Dana Delany in ‘China Beach’
The star of TV’s China Beach, Dana Delany, is now in her sixties, but in her heyday she was a most outspoken young woman who seemed to delight in setting interviewers aback. A couple of years prior to her romance with Don Henley of the Eagles, she was dating actor James Woods and commented to a reporter that he was, ‘among the best-endowed men in Hollywood’, alongside Willem Dafoe and Liam Neeson! She hastened to add that she had not slept with all three men, only Woods, but she had seen both Dafoe and Neeson naked. Interesting.
Medal of Honor winner Sgt. William H. Carney
Sgt. William H. Carney
The 1989 Civil War film Glory focuses on the exploits of the 54th Massachusetts Volunteer Infantry Regiment, the first black unit in the Union Army. The 54th’s attack on the confederate stronghold at Fort Wagner was a bloody affair resulting in nearly half the regiment being killed, wounded or captured. For his bravery in the action, Sgt William H. Carney became the first African-American to be awarded the Medal of Honour, the nation’s highest military award. It was given to him thirty-seven years later!
Tom Hanks & Michael Clarke Duncan in The Green Mile (1999)
There is a scene in The Green Mile (1999), about 60 minutes in, where John Coffey (Michael Clarke Duncan) is required to grab Paul Edgecomb’s (Tom Hanks) crotch in order to cure his urinary infection. Duncan was uncomfortable about having to do that, but when Hanks was readying himself for the scene, he slipped an empty water bottle inside his trousers for Duncan to grasp, and the scene went off without a hitch. By the way, there were 15 different mice portraying ‘Mr. Jingles’ in the picture. Oh yes, and the one that Percy (Paul Hutchison) stamped on – was a puppet! Even mice are protected by the SPCA these days.

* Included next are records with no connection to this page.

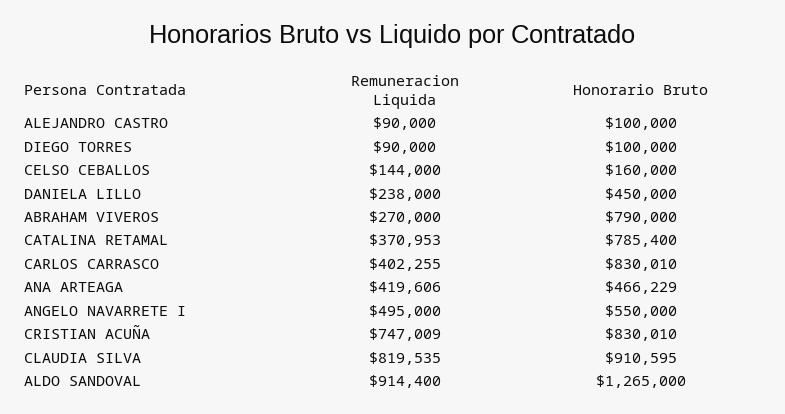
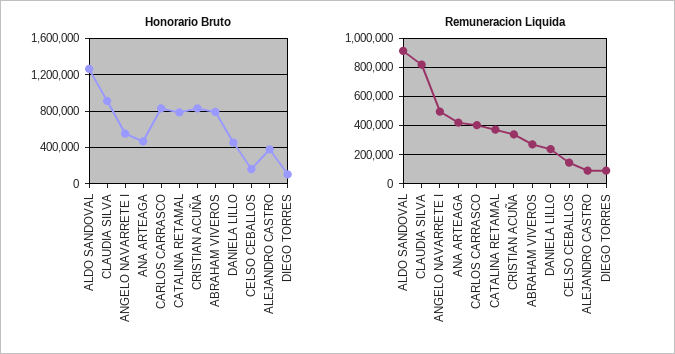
  {
    "Remuneracion Liquida": {
      "ALEJANDRO CASTRO": 90000,
      "DIEGO TORRES": 90000,
      "CELSO CEBALLOS": 144000,
      "DANIELA LILLO": 238000,
      "ABRAHAM VIVEROS": 270000,
      "CATALINA RETAMAL": 370953,
      "CARLOS CARRASCO": 402255,
      "ANA ARTEAGA": 419606,
      "ANGELO NAVARRETE I": 495000,
-     "CRISTIAN ACUÑA": 747009,
+     "CRISTIAN ACUÑA": 350000,
      "CLAUDIA SILVA": 819535,
      "ALDO SANDOVAL": 914400
    },
    "Honorario Bruto": {
-     "ALEJANDRO CASTRO": 100000,
+     "ALEJANDRO CASTRO": 400000,
      "DIEGO TORRES": 100000,
      "CELSO CEBALLOS": 160000,
      "DANIELA LILLO": 450000,
      "ABRAHAM VIVEROS": 790000,
      "CATALINA RETAMAL": 785400,
      "CARLOS CARRASCO": 830010,
      "ANA ARTEAGA": 466229,
      "ANGELO NAVARRETE I": 550000,
      "CRISTIAN ACUÑA": 830010,
      "CLAUDIA SILVA": 910595,
      "ALDO SANDOVAL": 1265000
    }
  }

‘His drug-taking was extreme’, said John Belushi’s director for Animal House (1978), John Landis. ‘He abused his body in ways that would kill bulls.’ On March 5, 1982, that abuse cost Belushi his life in bungalow #3 at the Chateau Marmont Hotel in Hollywood. In the early hours of the morning he was visited at different times by two of his pals, actors Robert de Niro and Robin Williams. They found him doing drugs with Cathy Evelyn Smith, a back-up singer for Gordon Lightfoot who had known Belushi for quite a while. She was also a ‘groupie’ and reputed drug dealer. Williams described her as ‘creepy’. Both visitors left quickly, unimpressed with what was transpiring.
Cathy Evelyn Smith leaving the court with her lawyer
Smith left about 8am, Belushi died two hours later and his body was discovered at around noon. The coroner confirmed he had died from a mixture of heroin and cocaine injected into his veins. Cathy Smith had accepted $15,000 to give an interview with the National Enquirer in her native Canada, during which she admitted having injected Belushi with a ‘speedball’ of heroin and coke in the hours preceding his death. She was arrested and charged with second-degree murder. Accepting a plea bargain, she was convicted of ‘involuntary manslaughter with three extra counts of supplying the dead star with drugs leading up to his demise.’ In December 1986 she was sentenced to 15 months in prison.